- [PROBLEM DESCRIPTION]: Check each line of the entries below for the string "endoscopy"; copy every line where it appears.

═════ RECORDS PROVIDED

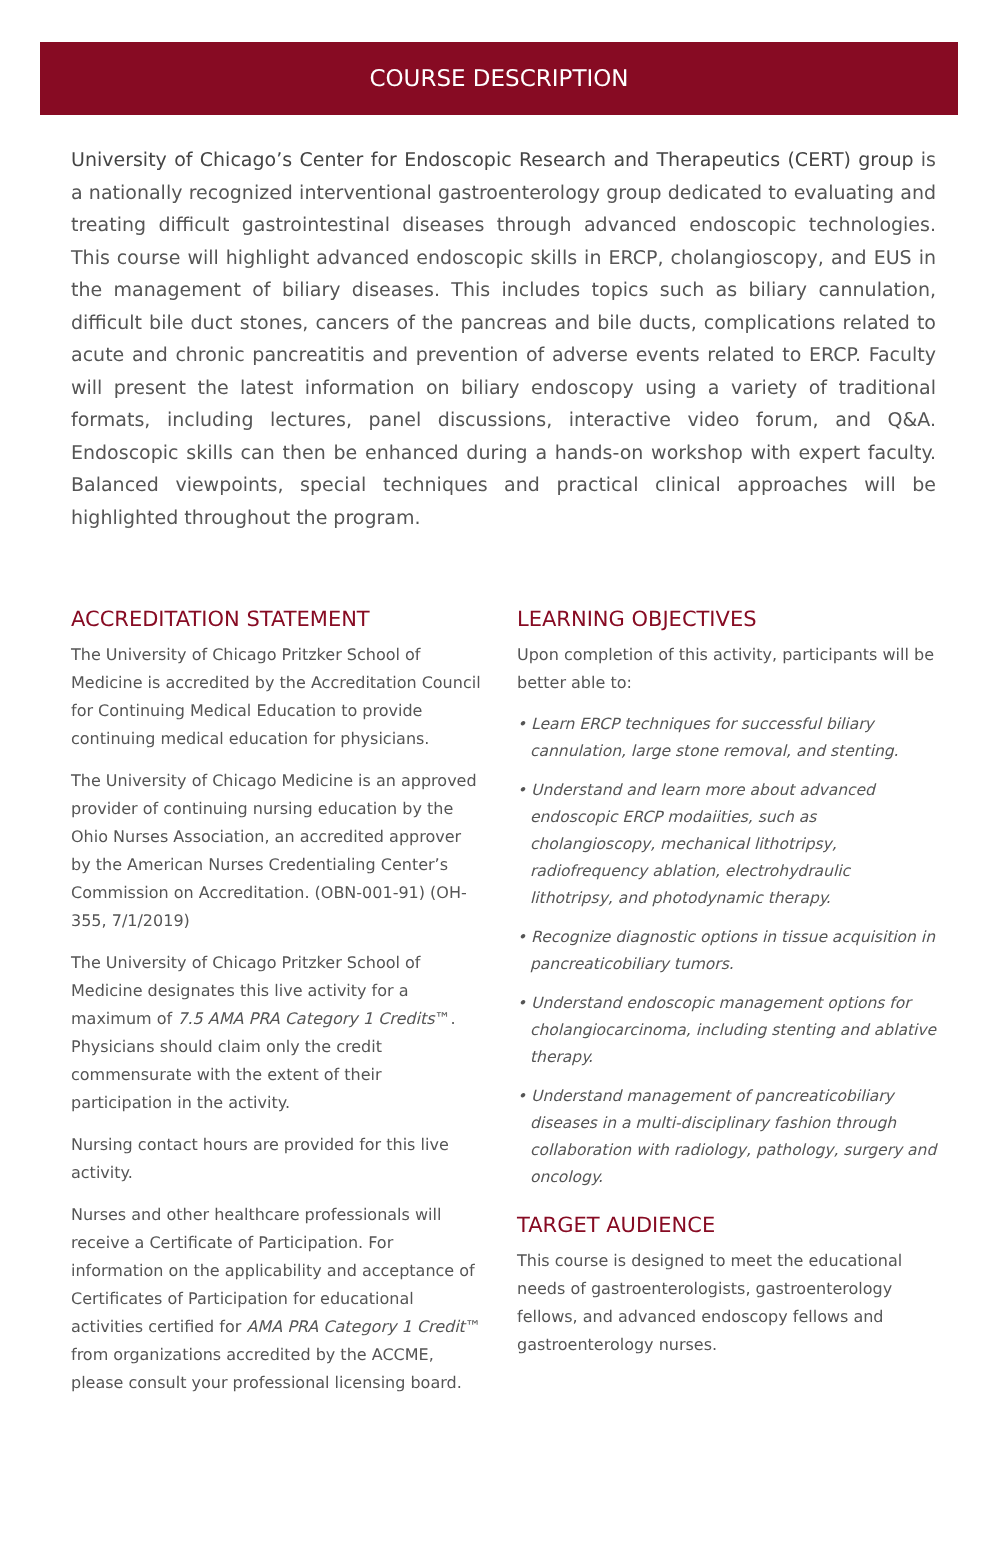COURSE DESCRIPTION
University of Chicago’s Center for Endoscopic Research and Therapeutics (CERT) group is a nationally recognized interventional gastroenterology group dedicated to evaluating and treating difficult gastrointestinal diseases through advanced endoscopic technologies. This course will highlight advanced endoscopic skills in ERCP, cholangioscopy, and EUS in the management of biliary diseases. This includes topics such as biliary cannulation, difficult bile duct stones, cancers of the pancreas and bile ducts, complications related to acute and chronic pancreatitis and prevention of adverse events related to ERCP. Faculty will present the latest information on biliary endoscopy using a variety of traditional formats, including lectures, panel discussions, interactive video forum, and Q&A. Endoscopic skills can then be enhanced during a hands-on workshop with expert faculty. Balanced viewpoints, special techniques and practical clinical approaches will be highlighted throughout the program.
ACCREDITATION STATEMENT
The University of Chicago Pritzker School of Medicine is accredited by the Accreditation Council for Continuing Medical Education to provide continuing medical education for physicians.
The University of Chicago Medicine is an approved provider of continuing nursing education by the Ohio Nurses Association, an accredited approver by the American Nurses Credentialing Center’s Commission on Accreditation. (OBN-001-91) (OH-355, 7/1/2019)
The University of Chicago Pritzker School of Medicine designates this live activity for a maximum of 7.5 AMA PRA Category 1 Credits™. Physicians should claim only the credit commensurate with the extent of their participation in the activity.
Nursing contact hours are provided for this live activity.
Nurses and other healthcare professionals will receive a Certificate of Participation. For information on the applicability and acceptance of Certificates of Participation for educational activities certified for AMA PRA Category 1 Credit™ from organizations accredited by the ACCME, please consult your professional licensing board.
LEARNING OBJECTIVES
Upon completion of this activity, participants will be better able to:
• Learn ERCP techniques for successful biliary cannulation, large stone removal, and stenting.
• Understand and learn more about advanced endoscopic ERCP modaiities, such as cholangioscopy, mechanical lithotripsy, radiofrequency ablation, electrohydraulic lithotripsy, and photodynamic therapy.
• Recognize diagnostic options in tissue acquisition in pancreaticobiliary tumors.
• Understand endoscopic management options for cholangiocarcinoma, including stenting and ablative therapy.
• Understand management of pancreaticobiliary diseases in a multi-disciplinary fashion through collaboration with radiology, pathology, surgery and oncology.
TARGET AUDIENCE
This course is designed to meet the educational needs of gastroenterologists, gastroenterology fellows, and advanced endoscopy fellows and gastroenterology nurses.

══════════
═════ RECORDS PROVIDED

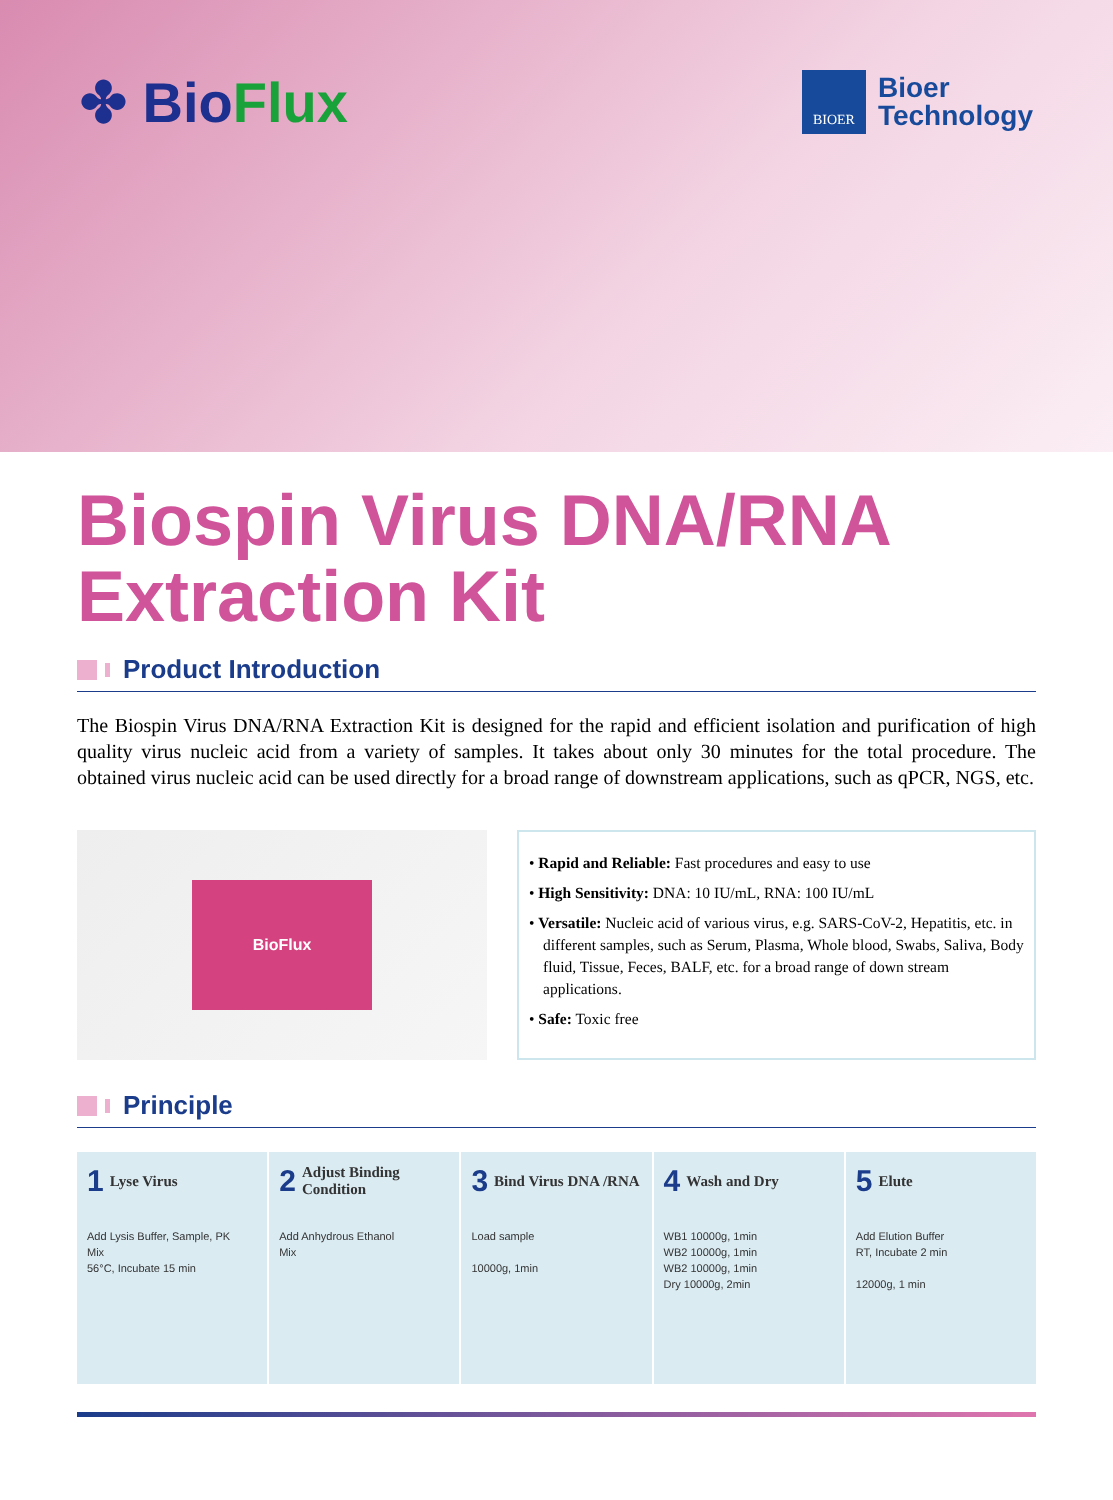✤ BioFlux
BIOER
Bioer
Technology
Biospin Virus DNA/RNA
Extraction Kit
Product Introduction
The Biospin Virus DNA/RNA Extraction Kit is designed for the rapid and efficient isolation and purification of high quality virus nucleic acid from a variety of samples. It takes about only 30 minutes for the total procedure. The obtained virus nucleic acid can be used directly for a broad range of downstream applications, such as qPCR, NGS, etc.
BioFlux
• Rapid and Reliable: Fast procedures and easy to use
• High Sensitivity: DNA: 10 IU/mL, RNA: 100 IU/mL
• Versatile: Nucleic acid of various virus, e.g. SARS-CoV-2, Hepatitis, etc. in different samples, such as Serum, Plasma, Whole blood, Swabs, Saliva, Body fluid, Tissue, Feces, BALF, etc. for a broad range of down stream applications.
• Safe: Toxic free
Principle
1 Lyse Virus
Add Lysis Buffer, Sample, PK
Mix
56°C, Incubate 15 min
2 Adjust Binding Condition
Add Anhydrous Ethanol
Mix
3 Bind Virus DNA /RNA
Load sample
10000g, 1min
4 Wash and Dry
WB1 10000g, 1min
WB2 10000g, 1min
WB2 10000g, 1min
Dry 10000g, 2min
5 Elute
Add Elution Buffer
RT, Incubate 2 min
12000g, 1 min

══════════

- [RESPONSE AREA]:
University of Chicago’s Center for Endoscopic Research and Therapeutics (CERT) group is a nationally recognized interventional gastroenterology group dedicated to evaluating and treating difficult gastrointestinal diseases through advanced endoscopic technologies. This course will highlight advanced endoscopic skills in ERCP, cholangioscopy, and EUS in the management of biliary diseases. This includes topics such as biliary cannulation, difficult bile duct stones, cancers of the pancreas and bile ducts, complications related to acute and chronic pancreatitis and prevention of adverse events related to ERCP. Faculty will present the latest information on biliary endoscopy using a variety of traditional formats, including lectures, panel discussions, interactive video forum, and Q&A. Endoscopic skills can then be enhanced during a hands-on workshop with expert faculty. Balanced viewpoints, special techniques and practical clinical approaches will be highlighted throughout the program.
This course is designed to meet the educational needs of gastroenterologists, gastroenterology fellows, and advanced endoscopy fellows and gastroenterology nurses.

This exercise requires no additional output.